▶ [EXTRACT PROVIDED]
<<<<
On Father’s Day, we pause to recognize what our dads have given us. Often it’s a blueprint and a path. Often it’s sheer time. But often it’s the opposite: Their absence as much as their presence wields extraordinary power.
“Dreams From My Father” explored that, and I knew, from it and from Obama’s other public reflections, how much he was shaped by the brevity of his exposure to his father, who died at 46 in a car accident in Kenya.
But I was less familiar with Axelrod’s and Benenson’s journeys, and I was curious about whether they found meaning in the coincidence that they and Obama were fatherless before they were grown up. Was that part of the glue that bound them? Did it help fill them with the necessary fire to take on the long-shot mission to put a first-term African-American senator in the White House?
Obama once told Newsweek magazine that “to put yourself through what is a pretty rigorous process of running for president, you’ve got to have learned to set up some pretty high expectations for yourself — something’s got to be driving you.” Referring specifically to his father, he added, “If you have somebody that is absent, maybe you feel like you’ve got something to prove when you’re young, and that pattern sets itself up over time.”
Axelrod, like Obama, was haunted by how his father — a big-hearted psychologist — lived and died.
“For years after his death, the anniversary announced itself to me through bouts of depression and self-doubt,” he wrote in his memoir, “Believer.” “What did it say about my fate that the man I so admired could end up broke and alone, overcome by feelings of failure?”
>>>>
▶ [RECORDS PROVIDED]
<<<<
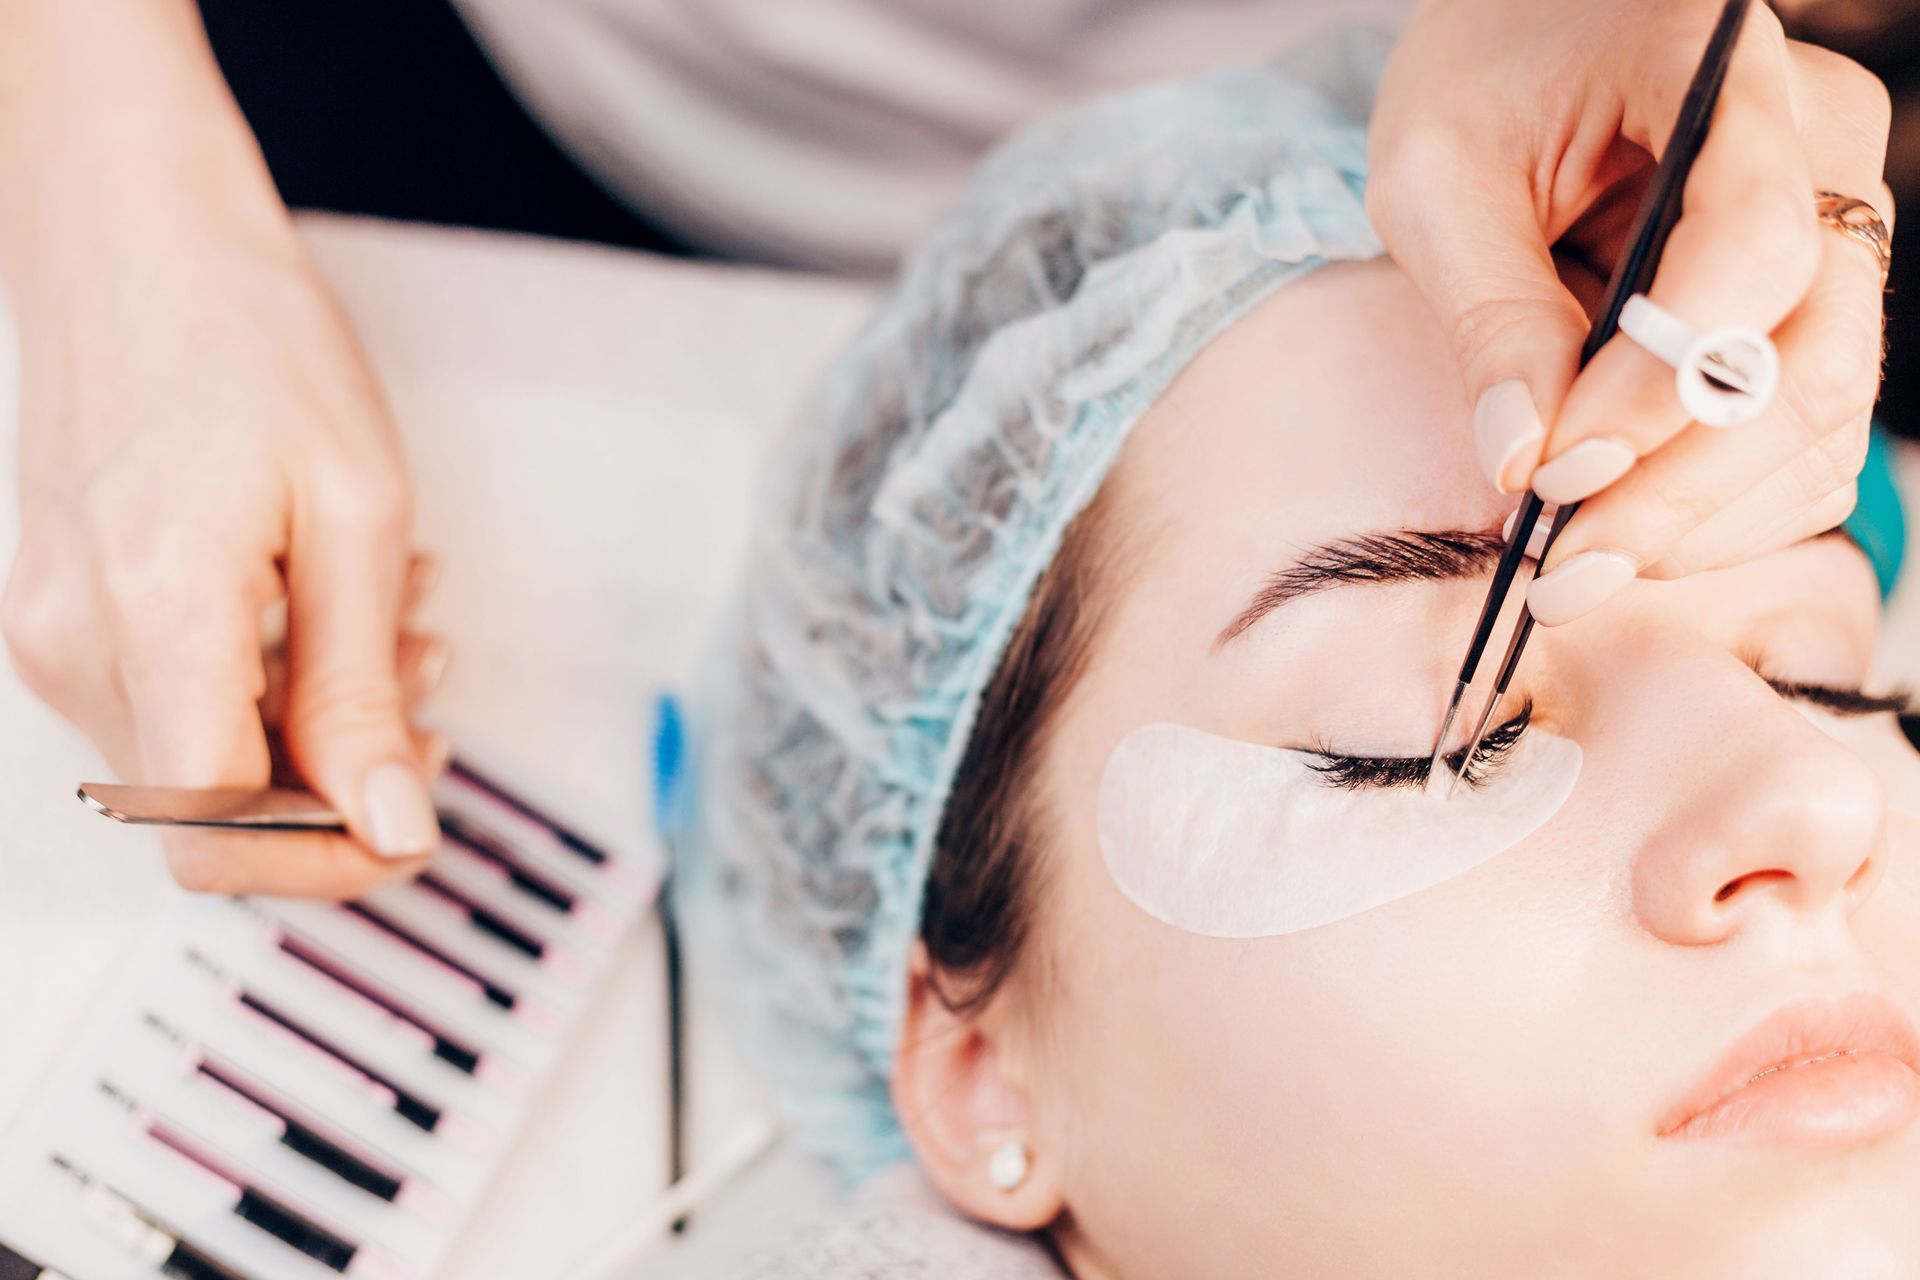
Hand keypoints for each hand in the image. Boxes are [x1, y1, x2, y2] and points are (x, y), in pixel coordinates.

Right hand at [3, 222, 442, 896]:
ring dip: (316, 718)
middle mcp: (73, 643)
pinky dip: (265, 679)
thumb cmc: (249, 341)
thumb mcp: (355, 514)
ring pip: (200, 756)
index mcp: (151, 617)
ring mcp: (53, 631)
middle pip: (213, 810)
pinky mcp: (62, 612)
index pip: (217, 832)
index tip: (414, 817)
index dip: (327, 856)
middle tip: (429, 693)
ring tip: (397, 617)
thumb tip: (388, 823)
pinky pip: (172, 697)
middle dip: (342, 777)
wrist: (136, 239)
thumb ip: (360, 688)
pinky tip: (328, 605)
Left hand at [1369, 0, 1892, 623]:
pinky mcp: (1815, 303)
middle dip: (1682, 490)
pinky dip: (1725, 510)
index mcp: (1727, 75)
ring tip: (1576, 572)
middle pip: (1813, 356)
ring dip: (1704, 521)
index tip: (1557, 473)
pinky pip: (1808, 435)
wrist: (1523, 34)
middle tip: (1562, 573)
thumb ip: (1488, 310)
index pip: (1752, 245)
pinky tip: (1625, 537)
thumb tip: (1521, 462)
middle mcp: (1822, 150)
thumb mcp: (1436, 174)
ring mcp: (1837, 229)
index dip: (1663, 382)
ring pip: (1826, 414)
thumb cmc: (1475, 81)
>>>>
▶ [ACTIVITIES]
- 1) From the Father's Day column, take the part that opens with the words "But I was less" and closes with "the White House?", and write it out with "long-shot mission" switched to "improbable mission".
- 2) Answer these from the Father's Day column:
(a) How old was Obama's father when he died, and what was the cause?
(b) What was Axelrod's father's profession?
(c) What is the title of Axelrod's memoir?
- 3) Extend the Father's Day column past its final sentence.

▶ [ANSWER SET]
- 1)
But I was less familiar with Axelrod’s and Benenson’s journeys, and I was curious about whether they found meaning in the coincidence that they and Obama were fatherless before they were grown up. Was that part of the glue that bound them? Did it help fill them with the necessary fire to take on the improbable mission to put a first-term African-American senator in the White House?

- 2)
(a) He was 46, and he died in a car accident in Kenya.
(b) He was a psychologist.
(c) "Believer."

- 3)
He and Benenson told me that while they didn’t discuss their missing fathers with Obama, they knew that it was something that they all had in common. They also believe that they shared a strength that was perhaps traceable to surviving this particular hardship, this pronounced sadness.
“We all lost our fathers — that accelerated our transition from childhood to adulthood,” Axelrod said when we talked a few weeks ago, though he noted that he was lucky to have much more of his father than the other two had of theirs.
“There was this sense, even though I had two more years of college, that my childhood was over,” he said. “My father was the one I turned to for wisdom, for support. Without him, I was going to have to find my own way.”
Finding their own ways: All three men took big swerves and big risks. Obama changed colleges, moving across the country to Columbia in New York from Occidental in Los Angeles. He did community organizing. He taught law. He took the plunge into politics and then the deepest and scariest of dives, reaching for the presidency itself.
Where does a man get that confidence? Maybe from realizing early that he can fend for himself. Maybe from developing a resilience that others didn’t have to, at least not as soon. Maybe from profound loss.
Axelrod started out as a journalist, then switched to political consulting, opened his own firm and made his name as the architect of campaigns that were hardly slam dunks, Obama’s 2008 presidential bid among them. He later added yet more careers atop that: director of the Institute of Politics at the University of Chicago and senior political commentator for CNN.
Benenson majored in theater in college, then became a beer distributor, then a political journalist and only after that, around the age of 40, a pollster and political strategist. He was the chief strategist for Hillary Clinton’s 2016 campaign.
Axelrod said that while there’s “an incredible vulnerability” in losing a parent at a young age, it’s also “a sink-or-swim kind of thing. You learn self-sufficiency.”
Benenson did. “We struggled for money,” he said, recalling his childhood in Queens. “My mother was a single mother, working her butt off.”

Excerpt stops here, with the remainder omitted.